AI in ERP-Finance and accounting professionals are under constant pressure from the C-suite to elevate the strategic relevance of their function. At the same time, they are under day-to-day pressure to help their organizations stay ahead of audit and compliance requirements, report on financial results, and manage ongoing accounting activities.
These activities are all critical for business growth. As enterprise resource planning is meant to be both the primary source of truth and technology used to perform these tasks, it can play a critical role in improving the ease and accuracy with which they are completed. Having the right ERP technology can make or break a finance team’s ability to focus on the strategic instead of the tactical.
Unfortunately, many finance departments are still mired in paper-based processes and manual data entry, and often conduct reporting and forecasting using tried-and-true spreadsheets with data aggregated from multiple sources. These outdated approaches consume excess time and resources, complicate what could be simple tasks for finance and accounting, and prevent a business from obtaining a holistic view of its financial health. In a recent survey conducted by Bottomline Technologies and Strategic Treasurer, finance professionals indicated that cash flow forecasting, invoice processing, and payment receipt and reconciliation all remain inefficient, manual financial processes.

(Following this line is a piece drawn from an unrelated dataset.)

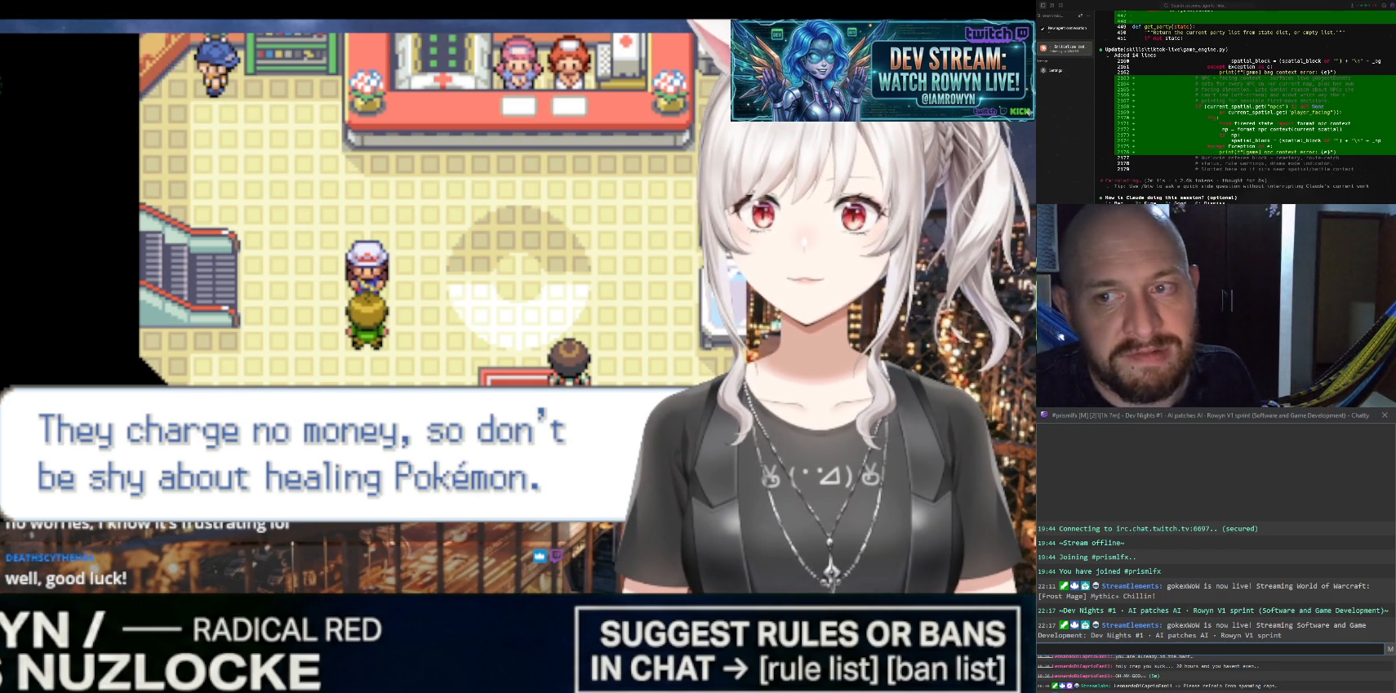
{"buttons": ["DPAD_LEFT"], "events": []}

This day-to-day reality at work is in painfully sharp contrast to finance professionals’ personal lives, where everything from managing their household finances to shopping online to composing a text message have transformed into more automatic and personalized experiences. This is thanks in large part to artificial intelligence — more specifically, machine learning and natural language processing.

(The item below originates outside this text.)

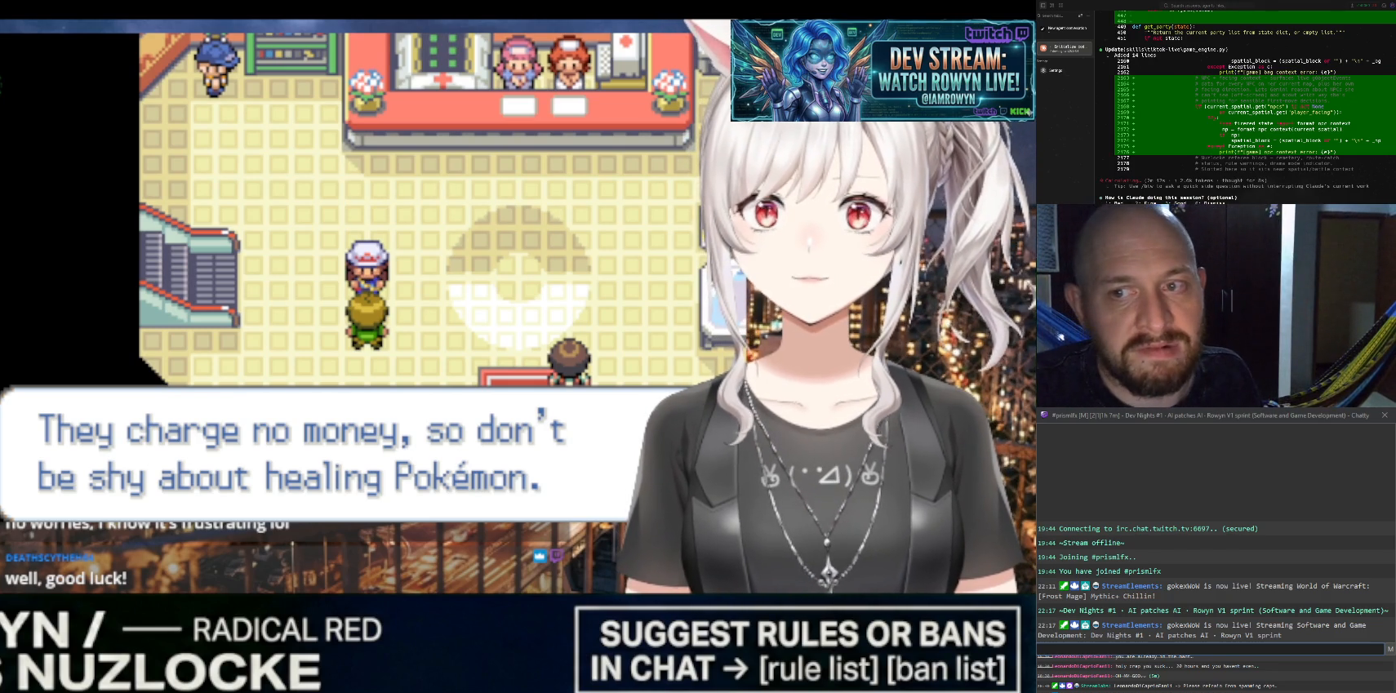
{"buttons": ["DPAD_LEFT"], "events": []}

The disparity between professional and personal does not need to exist, because this same technology exists within ERP systems today. Much of the continued reliance by finance and accounting teams on manual processes at work can be attributed to inertia and comfort, versus a lack of options. AI and its offshoots are still intimidating concepts for many people, regardless of their profession. It can be difficult to determine where and how to implement these innovative technologies in practical ways.